World’s most powerful offshore wind turbine unveiled
Offshore wind is becoming a major industry and the latest turbines are capable of providing huge amounts of clean electricity.
Offshore wind is becoming a major industry and the latest turbines are capable of providing huge amounts of clean electricity.
GE Renewable Energy is contributing to this progress by launching what will be the largest offshore wind turbine in the world, the Haliade-X.
Innovations like this are helping to advance the technology at a breakneck speed. The new turbine will have a capacity of 12 megawatts (MW), outstripping the current record which stands at 9.5 megawatts.
This means each turbine alone will be able to power 16,000 households a year. Each one will be a massive 260 meters high, which is nearly three times taller than Big Ben.
To put this into perspective, the first offshore wind farm was built in Denmark in 1991 and had turbines of 450 kilowatts each. The new GE model is, therefore, 26 times more powerful than the first generation.
GE claims that the new Haliade-X will be able to produce 45 percent more electricity than what’s currently on the market, and that it will invest $400 million to help develop the turbine. It’s aiming to complete the first units by 2021.
Jérôme Pécresse, President and CEO of GE Renewable Energy said, that "the renewables industry took more than 20 years to install the first 17 gigawatts of offshore wind.
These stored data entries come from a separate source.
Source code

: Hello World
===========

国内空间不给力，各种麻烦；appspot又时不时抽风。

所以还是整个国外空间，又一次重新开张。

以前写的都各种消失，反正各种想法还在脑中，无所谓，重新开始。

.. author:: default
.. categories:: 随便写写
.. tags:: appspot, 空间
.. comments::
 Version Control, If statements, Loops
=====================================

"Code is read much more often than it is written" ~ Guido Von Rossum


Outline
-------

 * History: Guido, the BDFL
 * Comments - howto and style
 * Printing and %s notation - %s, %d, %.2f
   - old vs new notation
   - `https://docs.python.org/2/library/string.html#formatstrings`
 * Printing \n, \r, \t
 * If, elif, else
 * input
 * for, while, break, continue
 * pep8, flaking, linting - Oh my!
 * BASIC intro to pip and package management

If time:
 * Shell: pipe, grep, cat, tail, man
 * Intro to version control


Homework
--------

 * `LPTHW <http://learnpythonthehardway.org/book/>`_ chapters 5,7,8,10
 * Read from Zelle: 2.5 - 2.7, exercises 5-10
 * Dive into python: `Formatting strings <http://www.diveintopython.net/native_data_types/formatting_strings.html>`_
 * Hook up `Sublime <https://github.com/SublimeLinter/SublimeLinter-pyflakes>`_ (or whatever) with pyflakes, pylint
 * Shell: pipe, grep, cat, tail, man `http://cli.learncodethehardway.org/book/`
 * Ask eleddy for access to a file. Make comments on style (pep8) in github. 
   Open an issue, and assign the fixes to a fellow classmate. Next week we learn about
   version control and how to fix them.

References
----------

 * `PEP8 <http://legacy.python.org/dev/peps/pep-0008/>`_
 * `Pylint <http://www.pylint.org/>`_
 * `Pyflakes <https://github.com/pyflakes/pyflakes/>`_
Today, the industry forecasts that it will install more than 90 gigawatts over the next 12 years. This is being driven by lower cost of electricity from scale and technology”
“The Haliade-X shows GE's commitment to the offshore wind segment and will set a new benchmark for cost of electricity, thus driving more offshore growth", he added.
The largest offshore wind farm in the world is currently the London Array in the Thames Estuary. The project’s maximum capacity of 660 MW is soon to be beaten by a host of bigger wind farms on the horizon, most of which are in the UK. These include the two Hornsea projects off the coast of Yorkshire, at 1,200 MW and 1,800 MW.